[[ SOURCE MATERIAL, beginning ]]
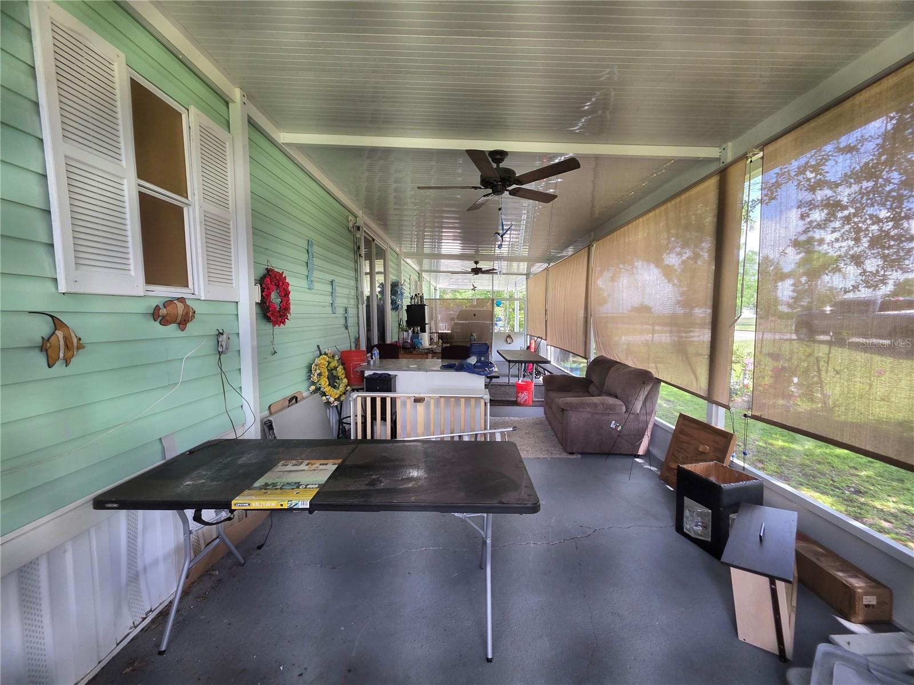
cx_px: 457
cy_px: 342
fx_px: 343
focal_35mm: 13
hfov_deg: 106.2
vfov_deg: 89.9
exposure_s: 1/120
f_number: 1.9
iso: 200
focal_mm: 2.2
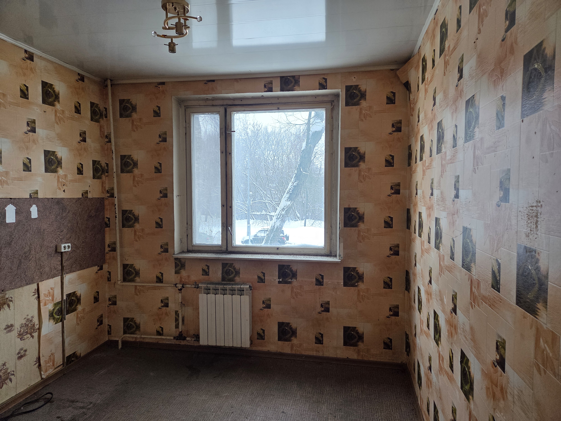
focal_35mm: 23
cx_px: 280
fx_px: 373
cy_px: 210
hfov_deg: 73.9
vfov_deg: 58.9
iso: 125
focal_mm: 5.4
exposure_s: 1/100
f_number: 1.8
[[ SOURCE MATERIAL, end ]]
[[ SOURCE MATERIAL, beginning ]]
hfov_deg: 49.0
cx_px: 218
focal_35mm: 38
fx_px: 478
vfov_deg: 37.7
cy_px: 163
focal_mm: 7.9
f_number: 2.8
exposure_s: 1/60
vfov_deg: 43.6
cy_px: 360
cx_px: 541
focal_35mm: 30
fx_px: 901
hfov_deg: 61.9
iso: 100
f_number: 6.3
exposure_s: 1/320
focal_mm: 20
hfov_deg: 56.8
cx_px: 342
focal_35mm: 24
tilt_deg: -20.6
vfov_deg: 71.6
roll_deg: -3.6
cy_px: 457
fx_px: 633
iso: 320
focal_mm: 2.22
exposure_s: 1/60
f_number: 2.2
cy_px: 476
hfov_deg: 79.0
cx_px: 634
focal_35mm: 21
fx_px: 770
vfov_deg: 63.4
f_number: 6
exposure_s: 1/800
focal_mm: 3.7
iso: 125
[[ SOURCE MATERIAL, end ]]
__YOUR OBJECTIVE__.
Each line between the one holding "vfov_deg: 89.9" and the one holding "f_number: 1.8", inclusive, should be copied exactly as it appears above, and pictures should be omitted.

__TASK OUTPUT__.
vfov_deg: 89.9
exposure_s: 1/120
f_number: 1.9
iso: 200
focal_mm: 2.2
focal_35mm: 23
cx_px: 280
fx_px: 373
cy_px: 210
hfov_deg: 73.9
vfov_deg: 58.9
iso: 125
focal_mm: 5.4
exposure_s: 1/100
f_number: 1.8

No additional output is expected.